Newborn experience is the first filter
Ask directly how many newborns the candidate has cared for, at what ages, and for how long. Caring for a two-year-old is a different job from caring for a two-week-old. You want someone who has handled the fragile early weeks: the neck support, the feeding cues, the broken sleep, the constant watching for anything that seems off.
Experience with your specific situation matters too. Twins, a premature baby, or a baby with feeding difficulties each call for someone who has done exactly that before.
The practical skills to check
Walk through the daily reality rather than asking general questions.
Feeding. Can they prepare and pace a bottle correctly, support you with breastfeeding routines, wind the baby, and recognise when a feed is not going well? If you are formula feeding, they should know safe preparation without prompting.
Sleep. Do they follow safe sleep practices, settle a baby calmly, and work with the sleep pattern you want rather than imposing their own? Ask what they do when a newborn will not settle.
Sterilising. This is where corners get cut and where you cannot afford it. They should sterilise bottles and equipment properly every time and keep the baby's things scrupulously clean.

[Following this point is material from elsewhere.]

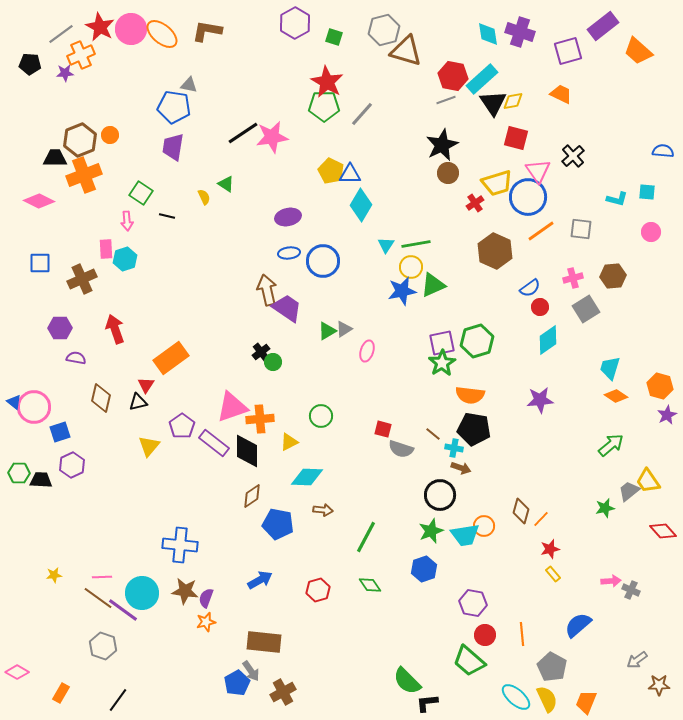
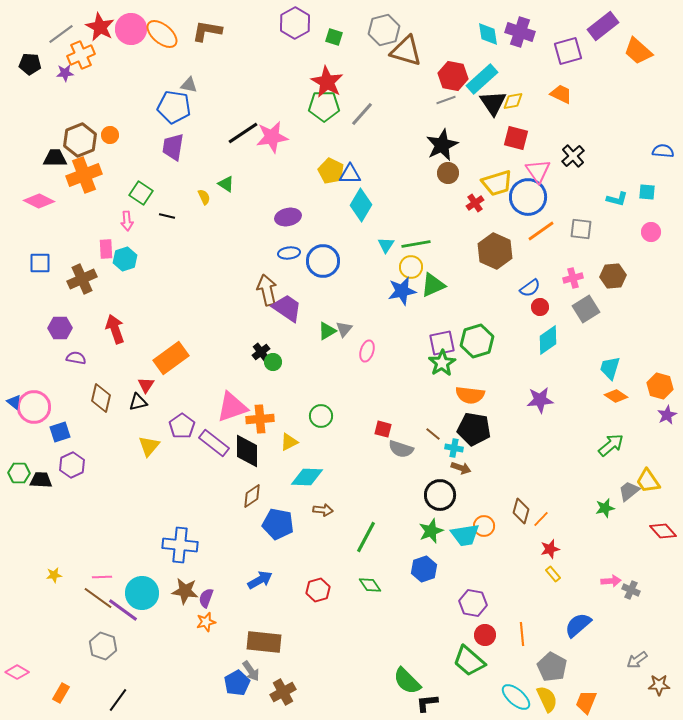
gray triangle at (344, 329): rotated 18 degrees counterclockwise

Reading the baby. An experienced nanny notices small changes: feeding less, unusual crying, a temperature that seems wrong. They should tell you promptly and know that a newborn's health is a parent's and a doctor's call, not theirs to diagnose.
References and a trial are not optional
Speak to at least one family the candidate has worked for with a newborn. Ask what the nanny was like at 3am, how she handled illness, and whether they would hire her again. We run reference checks with previous employers as part of vetting, along with identity and Aadhaar verification and an in-person interview, but your own conversation with a past family is worth having too.
Then use a trial period. A few days in your home tells you more than any interview: how the baby responds, how the nanny fits your routine, and whether you feel comfortable leaving them together. Our nanny placements include a trial so you can confirm the fit before committing.
Day nanny or 24-hour help: know the difference
A day nanny covers set hours, usually while you work or rest, and goes home. This suits parents who are managing the nights themselves and want reliable daytime support.
Round-the-clock newborn care is a different arrangement. If you want someone through the night for feeds and settling, especially in the first weeks, that is closer to postnatal live-in help than a standard day nanny.
When a Japa nanny suits better
For the first weeks after birth, a Japa nanny is often the better fit than a general nanny. A Japa maid is trained specifically for the postnatal period: newborn care, support for the mother's recovery, traditional massage for both, and help through the day and night when sleep is broken and the mother is still healing.
If your main need is newborn care beyond those early weeks, or ongoing daytime childcare as the baby grows, a nanny is the right choice. If you are in the first month or two and want someone experienced in both newborn care and the mother's recovery, start with a Japa nanny and move to a regular nanny later.
What the arrangement costs
A nanny's cost has two parts. You pay EzyHelpers a one-time placement fee for sourcing and vetting. You pay the nanny a monthly salary, directly to her. We do not publish nanny salary figures, because they move with experience, whether the role is live-in, the hours, and the city. The exact salary is agreed with the nanny and confirmed on a consultation call. For live-in placements, the one-time fee is ₹25,000 + 18% GST, with a 7-day cooling-off period and free replacements on the 3-month and 11-month plans.
Before you start interviewing, write down your three non-negotiables: the experience level, the hours, and whether you need nights covered. That short list will save you from settling for a general helper when a newborn needs someone who has done this before.